Tudo bem, mas, assim como Lula adquiriu o direito de descansar na Bahia, gente da minha idade tem o direito de ler quem bem entende, sem ser acusado de partilhar das simpatias ideológicas, da imoralidade ou das preferências sexuais do autor (na verdade, tal direito não é como prioridade em fila de restaurante, vale também para os jovens). Feita a observação, vamos adiante. Simone de Beauvoir publicou o livro sobre a velhice quando contava 62 anos, pouco mais do que eu neste 2022. E, como eu neste momento, via com surpresa a proximidade do que aguardava a maioria dos velhos: o esquecimento social. Em 1970, data da publicação de La Vieillesse na França, ele, o esquecimento social, chegava mais cedo para quem havia ultrapassado os 60 anos, com todas as suas repercussões existenciais e econômicas.
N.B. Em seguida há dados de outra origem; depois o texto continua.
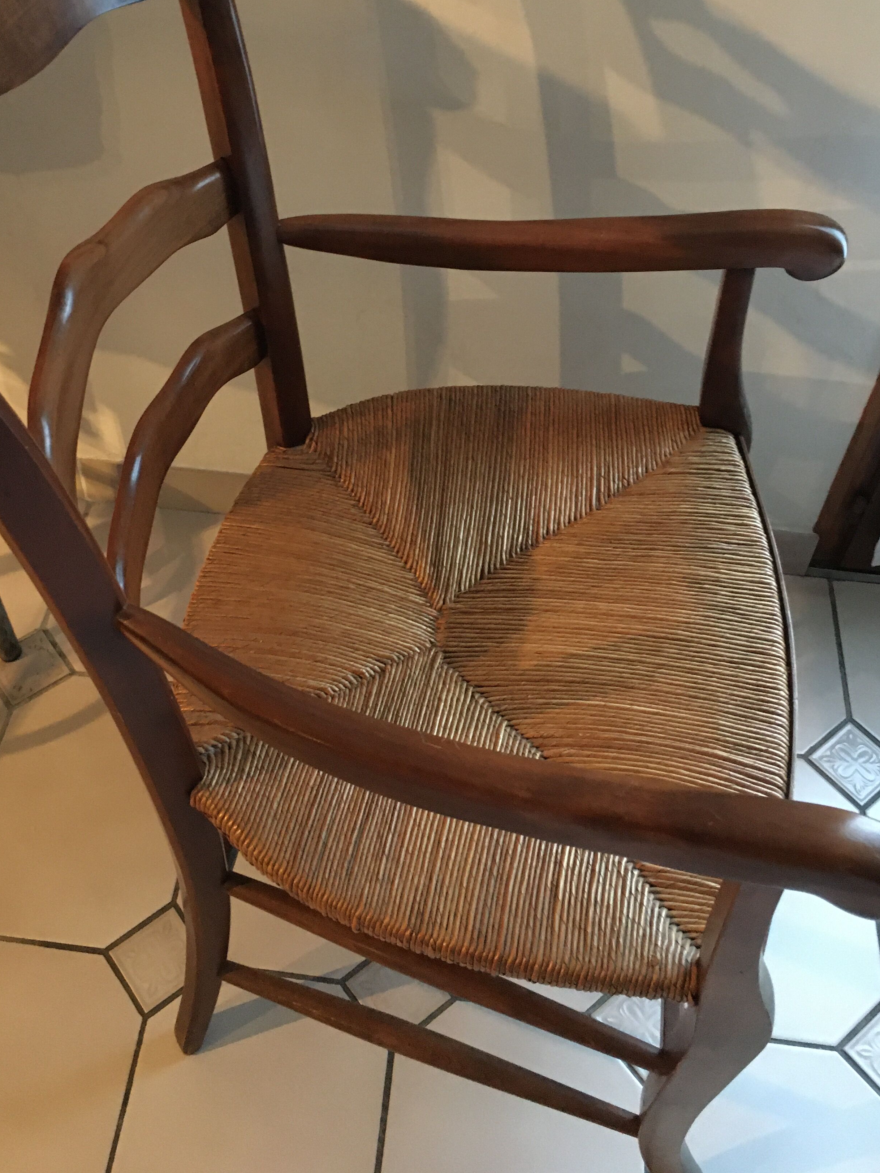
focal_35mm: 36
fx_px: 1220
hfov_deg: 39.6
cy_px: 457
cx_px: 382
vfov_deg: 50.9
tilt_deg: -48.5
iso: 400
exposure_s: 1/17
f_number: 2.2
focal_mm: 4.15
O livro tem 802 páginas e talvez eu o termine aos 65 anos. Mas já deu separar este trigo do joio: “Nós afastamos para tão longe esse ostracismo (dos velhos)  que chegamos ao ponto de voltá-lo contra nós mesmos: nós nos recusamos a nos reconhecer no velho que seremos: ‘De todas as realidades, (a velhice) é talvez aquela da qual conservamos durante a maior parte da vida uma noção puramente abstrata’, notou justamente Proust. Todos os homens são mortais: eles pensam sobre isso. Um grande número dentre eles torna-se velho: quase nenhum enxerga esse avatar com antecedência. Nada deveria ser mais esperado, nada é mais imprevisto do que a velhice.”

Lula deve descansar em paz, mas bem vivo, e estará sempre a anos-luz de qualquer esquecimento. É um avatar privilegiado. Que a sua velhice seja boa para ele e para o país.